La dépendance n’est pas le seul problème de santé publique lié à la consommation d’alcool. Le Dr Mélissa Mialon, chaire de professeur junior à l’INSERM, en énumère bien d’autres. « Il y a 49 000 morts imputables à l’alcool chaque année en France. L’OMS est très claire, dès la première goutte d’alcool, quel que soit le type d’alcool, le risque de cancer augmente. Il y a aussi les maladies cardiovasculaires, les accidents de la route, les violences conjugales… Les conséquences pour la santé individuelle et collective sont assez catastrophiques, et il n’y a pas de consommation sans risque. »

Autant de données qui peinent à être intégrées en France, malgré les tentatives de sensibilisation. Spécialiste des « déterminants commerciaux de la santé » – soit, entre autres, du rôle des lobbies – Mélissa Mialon en sait quelque chose. « Derrière la consommation collective d’alcool, il y a des lobbies avec une très grande force. En France, on pense que c’est notre culture de boire mais c’est aussi parce que derrière, il y a une industrie qui se bat contre les changements de consommation, on l’observe dans nos recherches. »

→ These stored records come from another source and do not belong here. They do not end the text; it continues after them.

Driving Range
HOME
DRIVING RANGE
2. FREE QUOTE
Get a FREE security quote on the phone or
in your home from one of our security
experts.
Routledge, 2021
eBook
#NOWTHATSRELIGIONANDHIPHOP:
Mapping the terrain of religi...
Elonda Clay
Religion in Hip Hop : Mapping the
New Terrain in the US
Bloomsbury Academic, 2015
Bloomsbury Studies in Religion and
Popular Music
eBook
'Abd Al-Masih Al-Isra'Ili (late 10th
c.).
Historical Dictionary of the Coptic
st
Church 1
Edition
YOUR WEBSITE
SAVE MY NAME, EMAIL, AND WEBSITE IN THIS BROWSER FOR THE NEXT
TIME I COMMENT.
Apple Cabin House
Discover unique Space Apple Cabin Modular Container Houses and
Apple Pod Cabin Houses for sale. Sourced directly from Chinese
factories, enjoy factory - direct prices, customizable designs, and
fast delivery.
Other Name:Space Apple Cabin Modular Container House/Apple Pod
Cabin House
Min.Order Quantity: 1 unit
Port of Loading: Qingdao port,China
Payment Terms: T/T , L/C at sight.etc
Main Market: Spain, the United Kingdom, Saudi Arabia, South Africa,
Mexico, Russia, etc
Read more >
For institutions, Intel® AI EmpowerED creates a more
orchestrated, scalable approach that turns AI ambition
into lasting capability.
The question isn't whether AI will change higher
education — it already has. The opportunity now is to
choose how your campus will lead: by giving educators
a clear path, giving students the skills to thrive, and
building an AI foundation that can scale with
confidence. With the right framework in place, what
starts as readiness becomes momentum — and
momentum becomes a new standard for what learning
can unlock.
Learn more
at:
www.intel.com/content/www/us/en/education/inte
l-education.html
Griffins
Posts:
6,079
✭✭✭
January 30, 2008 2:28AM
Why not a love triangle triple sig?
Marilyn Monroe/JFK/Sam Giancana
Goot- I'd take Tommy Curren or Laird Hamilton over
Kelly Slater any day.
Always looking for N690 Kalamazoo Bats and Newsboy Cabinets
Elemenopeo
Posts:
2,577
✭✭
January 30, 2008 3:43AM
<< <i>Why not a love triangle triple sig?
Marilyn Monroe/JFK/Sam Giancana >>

Autant de raisons qui font que quand Mathilde est tombée sur les propos de Léa Salamé, elle a été « très agacée, mais pas vraiment surprise ». « Il n’y a rien de transgressif à boire de l’alcool, l’inverse l’est bien plus à mes yeux », explique la trentenaire qui a arrêté de boire il y a huit mois. D’ailleurs, elle se dit « beaucoup plus chiante » après plusieurs verres de bière ou de vin que de soda. « En étant sobre, j’ai été frappée par la façon dont les gens se comportaient en état d’ivresse. La diction qui traîne, les propos répétés en boucle, le fait qu’ils n’étaient plus capables de m’écouter entièrement, etc. Lorsque je sors et que je suis sobre, je me trouve beaucoup plus drôle, spontanée, en forme, pleine de répartie, et beaucoup plus attentive à tout ce qu’il y a autour de moi », conclut-elle.